• _Source data_
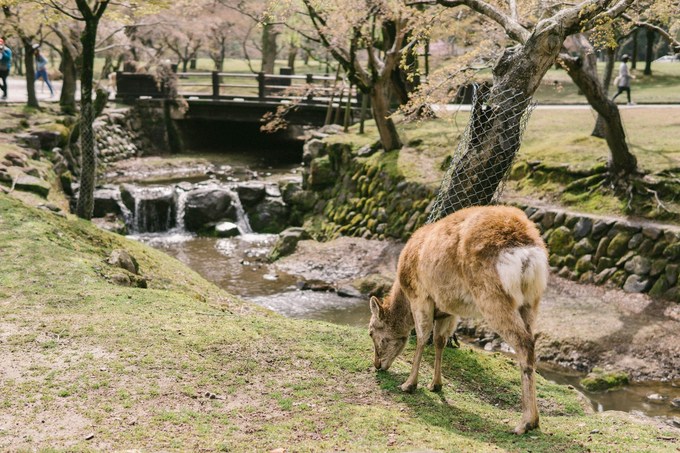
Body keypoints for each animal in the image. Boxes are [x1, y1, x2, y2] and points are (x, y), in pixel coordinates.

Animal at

...

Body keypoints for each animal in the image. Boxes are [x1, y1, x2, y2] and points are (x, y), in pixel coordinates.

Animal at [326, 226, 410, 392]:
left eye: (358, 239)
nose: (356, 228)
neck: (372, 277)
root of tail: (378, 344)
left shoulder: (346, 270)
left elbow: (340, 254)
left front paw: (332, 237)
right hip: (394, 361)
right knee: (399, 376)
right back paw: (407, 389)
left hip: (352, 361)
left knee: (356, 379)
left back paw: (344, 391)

* * *

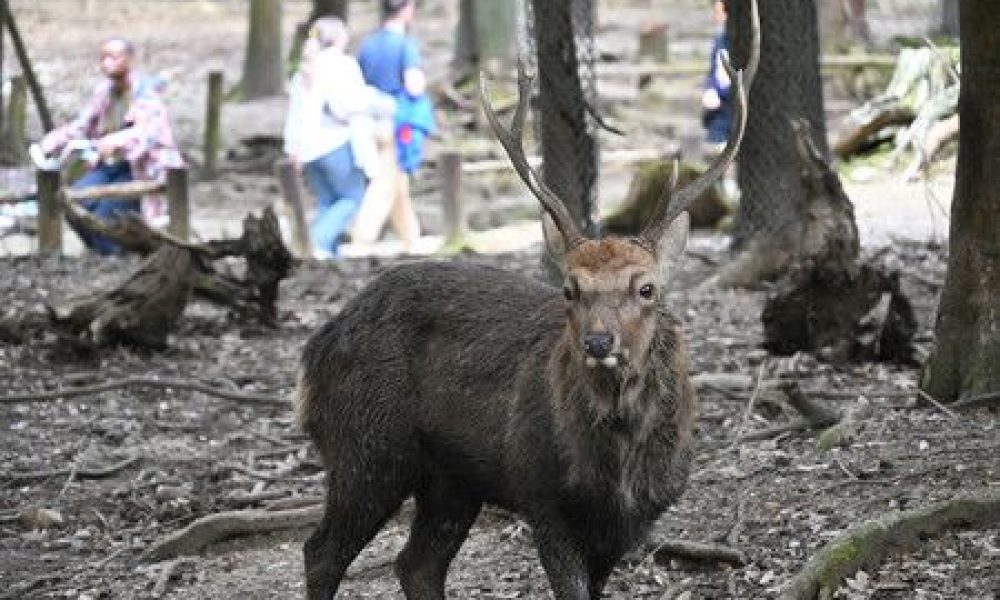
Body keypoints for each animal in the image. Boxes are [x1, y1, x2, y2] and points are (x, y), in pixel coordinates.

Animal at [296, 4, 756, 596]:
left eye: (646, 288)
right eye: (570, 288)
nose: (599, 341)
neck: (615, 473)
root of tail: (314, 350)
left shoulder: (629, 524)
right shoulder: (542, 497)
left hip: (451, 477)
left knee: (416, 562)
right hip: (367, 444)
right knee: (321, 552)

• _What this task involves_
Output the lines above between the one holding "right knee: (399, 376)" and the one holding "left back paw: (344, 391)", inclusive, with nothing before or after them.

• _Result_
right knee: (399, 376)
right back paw: (407, 389)
left hip: (352, 361)
left knee: (356, 379)
left back paw: (344, 391)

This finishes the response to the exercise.